Factoring expressions might sound complicated, but it’s simply about recognizing patterns and breaking down expressions into simpler parts. When you factor an expression, you are looking for a way to express it as a product of simpler expressions. Think about how you might break down a number into its prime factors; it's a similar process.

Let's consider the example from the exercise: 7+7y. We notice both terms share a common factor – the number 7. By factoring out this common factor, we can rewrite the expression more compactly.

This process makes it easier to work with algebraic expressions, especially when solving equations or simplifying expressions.

Identifying a common factor is a crucial step in factoring expressions. A common factor is a number or variable that divides each term in the expression without leaving a remainder.

In the expression 7 + 7y, both terms (7 and 7y) include the number 7. Therefore, 7 is the common factor.

To factor out the common factor, you'd rewrite each term as a product involving the common factor. For instance, 7 + 7y becomes 7(1 + y) after factoring out 7.

By doing this, you simplify the expression, which can make solving equations or performing further algebraic operations significantly easier.

Simplifying algebraic expressions involves reducing them to their simplest form. This can involve factoring, combining like terms, and performing arithmetic operations.

Consider our example, 7 + 7y. By factoring out the common factor, we first rewrite the expression as 7(1 + y).
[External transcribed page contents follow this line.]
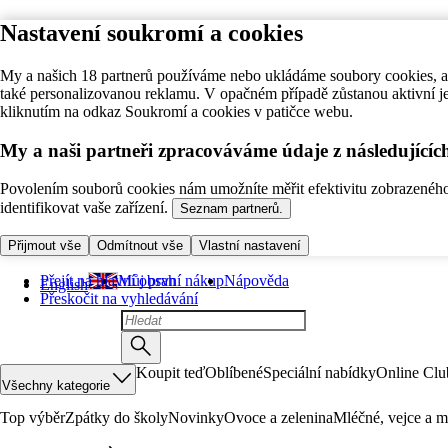
Nastavení soukromí a cookies
My a našich 18 partnerů používáme nebo ukládáme soubory cookies, ab
také personalizovanou reklamu. V opačném případě zůstanou aktivní j
kliknutím na odkaz Soukromí a cookies v patičce webu.
My a naši partneři zpracováváme údaje z následující
Povolením souborů cookies nám umožníte měřit efektivitu zobrazeného o
identifikovat vaše zařízení.
Seznam partnerů.
Přijmout vše
Odmítnout vše
Vlastní nastavení
Přejít na hlavní obsah
Můj první nákup
Nápověda
English
Přeskočit na vyhledávání
Koupit teď
Oblíbené
Speciální nabídky
Online Clu
Všechny kategorie
Top výběr
Zpátky do školy
Novinky
Ovoce a zelenina
Mléčné, vejce a m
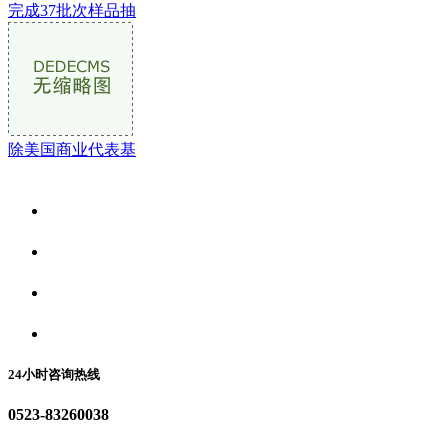
完成37批次样品抽
除美国商业代表基
关于我们
食品安全资讯
食品安全动态
联系我们
24小时咨询热线
0523-83260038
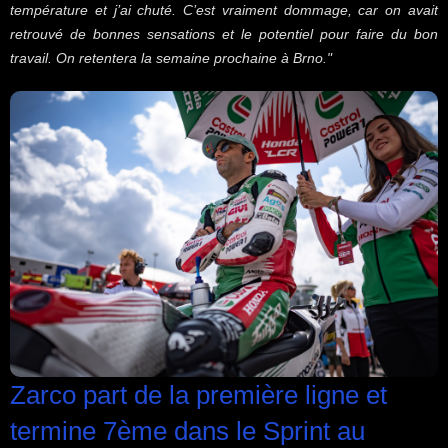
température et j’ai chuté. C’est vraiment dommage, car on avait
retrouvé de bonnes sensations et le potentiel pour faire du bon
travail. On retentera la semaine prochaine à Brno.
"
Zarco part de la première ligne et
termine 7ème dans le Sprint au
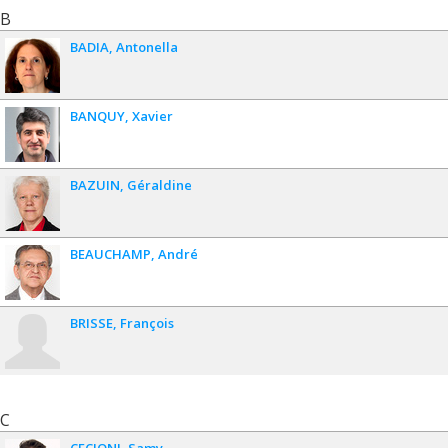
B
BADIA
Antonella
BANQUY
Xavier
BAZUIN
Géraldine
BEAUCHAMP
André
BRISSE
François
C
CECIONI
Samy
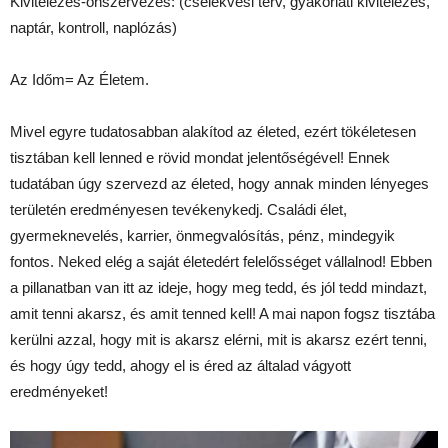
Kivitelezés-önszervezés: (cselekvési terv, gyakorlati kivitelezés,
naptár, kontroll, naplózás)
Az Időm= Az Életem.
Mivel egyre tudatosabban alakítod az életed, ezért tökéletesen
tisztában kell lenned e rövid mondat jelentőségével! Ennek
tudatában úgy szervezd az életed, hogy annak minden lényeges
területén eredményesen tevékenykedj. Családi élet,
gyermeknevelés, karrier, önmegvalósítás, pénz, mindegyik
fontos. Neked elég a saját életedért felelősséget vállalnod! Ebben
a pillanatban van itt az ideje, hogy meg tedd, és jól tedd mindazt,
amit tenni akarsz, és amit tenned kell! A mai napon fogsz tisztába
kerülni azzal, hogy mit is akarsz elérni, mit is akarsz ezért tenni,
és hogy úgy tedd, ahogy el is éred az általad vágyott
eredményeket!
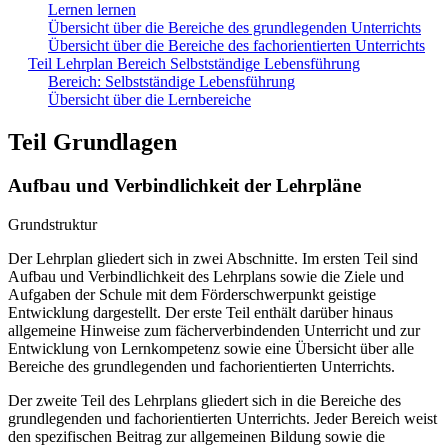
Lernen lernen
Übersicht über die Bereiche des grundlegenden Unterrichts
Übersicht über die Bereiche des fachorientierten Unterrichts
Teil Lehrplan Bereich Selbstständige Lebensführung
Bereich: Selbstständige Lebensführung
Übersicht über die Lernbereiche
Teil Grundlagen
Aufbau und Verbindlichkeit der Lehrpläne
Grundstruktur
Der Lehrplan gliedert sich in zwei Abschnitte. Im ersten Teil sind
Aufbau und Verbindlichkeit des Lehrplans sowie die Ziele und
Aufgaben der Schule mit dem Förderschwerpunkt geistige
Entwicklung dargestellt. Der erste Teil enthält darüber hinaus
allgemeine Hinweise zum fächerverbindenden Unterricht und zur
Entwicklung von Lernkompetenz sowie eine Übersicht über alle
Bereiche des grundlegenden und fachorientierten Unterrichts.
Der zweite Teil des Lehrplans gliedert sich in die Bereiche des
grundlegenden und fachorientierten Unterrichts. Jeder Bereich weist
den spezifischen Beitrag zur allgemeinen Bildung sowie die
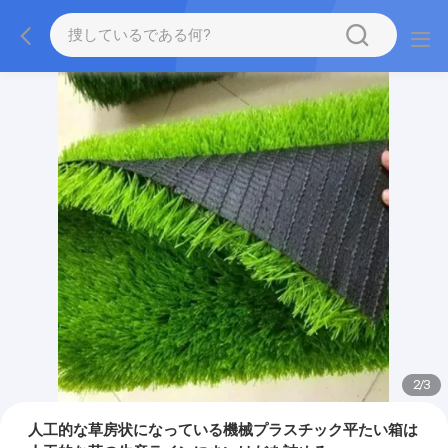
2
/
3
人工的な草房状になっている機械プラスチック平たい箱は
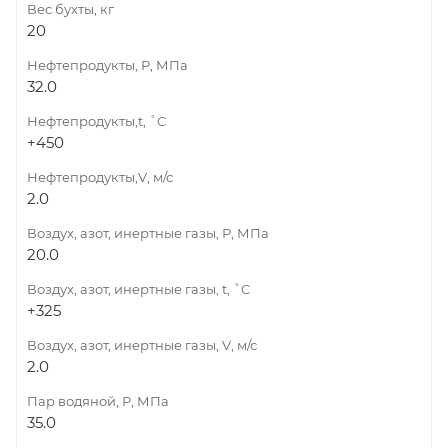
Вес бухты, кг
20
Нефтепродукты, Р, МПа
32.0
Нефтепродукты,t, ˚C
+450
Нефтепродукты,V, м/с
2.0
Воздух, азот, инертные газы, Р, МПа
20.0
Воздух, азот, инертные газы, t, ˚C
+325
Воздух, азот, инертные газы, V, м/с
2.0
Пар водяной, Р, МПа
35.0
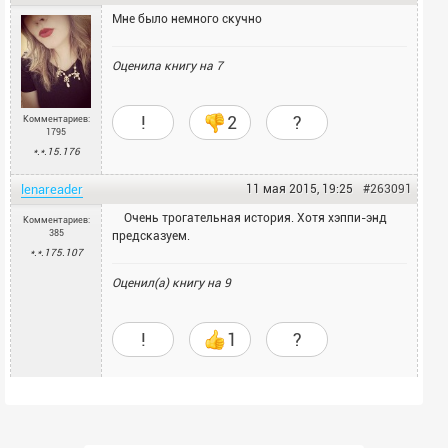
Мне было немного скучно
Оценила книгу на
7
!
2
?
Комментариев:
1795
*.*.15.176
lenareader
11 мая 2015, 19:25
#263091
Очень трогательная история. Хотя хэппи-энд
Комментариев:
385
предсказуем.
*.*.175.107
Оценил(а) книгу на
9
!
1
?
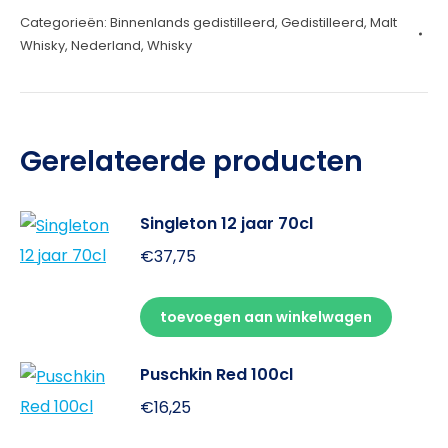
Categorieën:
Binnenlands gedistilleerd
,
Gedistilleerd
,
Malt
70cl
Whisky
,
Nederland
,
Whisky
aantal
Gerelateerde producten
Singleton 12 jaar 70cl
€
37,75
toevoegen aan winkelwagen
Puschkin Red 100cl
€
16,25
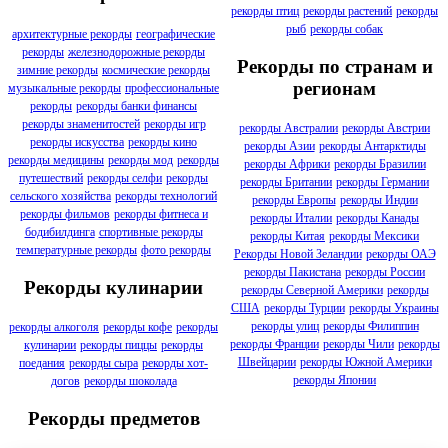
рекорды птиц
рекорды растений
рекорды
рыб
рекорды собак
архитектурные рекорды
географические
рекорды
железнодорожные рекорды
Рекорды по странам и
зимние рекорды
космические рекорды
регионам
музыкальные рекорды
профессиональные
рекорды
рекорды банки финансы
рекорды знаменитостей
рекорды игр
рекорды Австралии
рекорды Австрии
рекорды искусства
рекорды кино
рекорды Азии
рекорды Антарктиды
рекорды медицины
рекорды мод
рекорды
рекорды Африки
рекорды Бразилии
путешествий
рекорды селфи
рекорды
рекорды Британии
рекорды Германии
сельского хозяйства
рекорды технологий
рекорды Европы
рекорды Индии
рекорды фильмов
рекорды фитнеса и
рекорды Италии
рекорды Канады
бодибилдинга
спортивные рекорды
рекорды Китая
рекорды Мексики
температурные рекорды
фото рекорды
Рекорды Новой Зеландии
рекорды ОАЭ
рекорды Пакистана
рекорды России
Рекорды кулинарии
рекорды Северной Америки
рекорды
США
рекорды Турции
рекорды Украины
рекорды улиц
рекорды Филиппин
рекорды алкоголя
рекорды кофе
рекорды
рекорды Франции
рекорды Чили
рекорды
кулинарии
рекорды пиццы
рекорды
Швейцарии
рекорды Южной Америки
поедания
рекорды сыра
рекорды хот-
рекорды Японии
догов
рекорды шоколада
Рекорды предметов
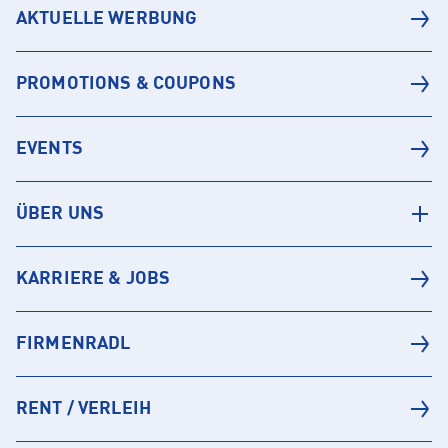
AKTUELLE WERBUNG
PROMOTIONS & COUPONS
EVENTS
ÜBER UNS
KARRIERE & JOBS
FIRMENRADL
RENT / VERLEIH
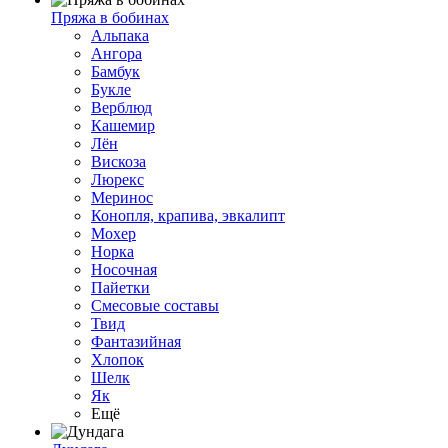
Пряжа в бобинах
Альпака
Ангора
Бамбук
Букле
Верблюд
Кашемир
Лён
Вискоза
Люрекс
Меринос
Конопля, крапива, эвкалипт
Мохер
Норка
Носочная
Пайетки
Смесовые составы
Твид
Фантазийная
Хлопок
Шелк
Як
Ещё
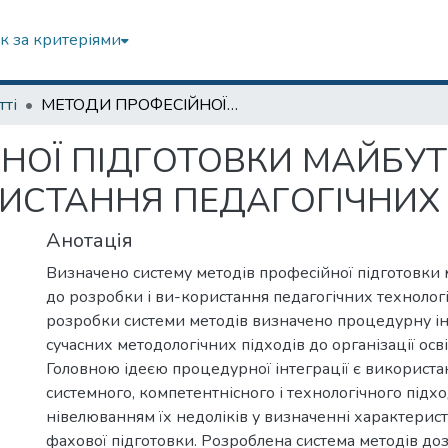
к за критеріями
тті
МЕТОДИ ПРОФЕСІЙНОЇ ПІДГОТОВКИ МАЙБУТНІХ УЧИТЕЛІВ ДО РОЗРОБКИ І ВИКОРИСТАННЯ ПЕДАГОГІЧНИХ ТЕХНОЛОГІЙ
НОЇ ПІДГОТОВКИ МАЙБУТН
РИСТАННЯ ПЕДАГОГІЧНИХ
Анотація
Визначено систему методів професійної підготовки 
до розробки і ви-користання педагогічних технолог
розробки системи методів визначено процедурну і
сучасних методологічних підходів до організації осв
Головною ідеєю процедурної інтеграції є використа
системного, компетентнісного і технологічного підх
нівелюванням їх недоліків у визначенні характерис
фахової підготовки. Розроблена система методів до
Next, we simplify inside the parentheses, by ensuring there are no further operations or common factors to reduce. In this case, 1 + y is already as simple as it gets.

To verify our work, we distribute the factor back through the parentheses: 7 * 1 + 7 * y = 7 + 7y, proving our simplification is correct. This step shows that simplifying can often make expressions more manageable and easier to work with in further algebraic computations.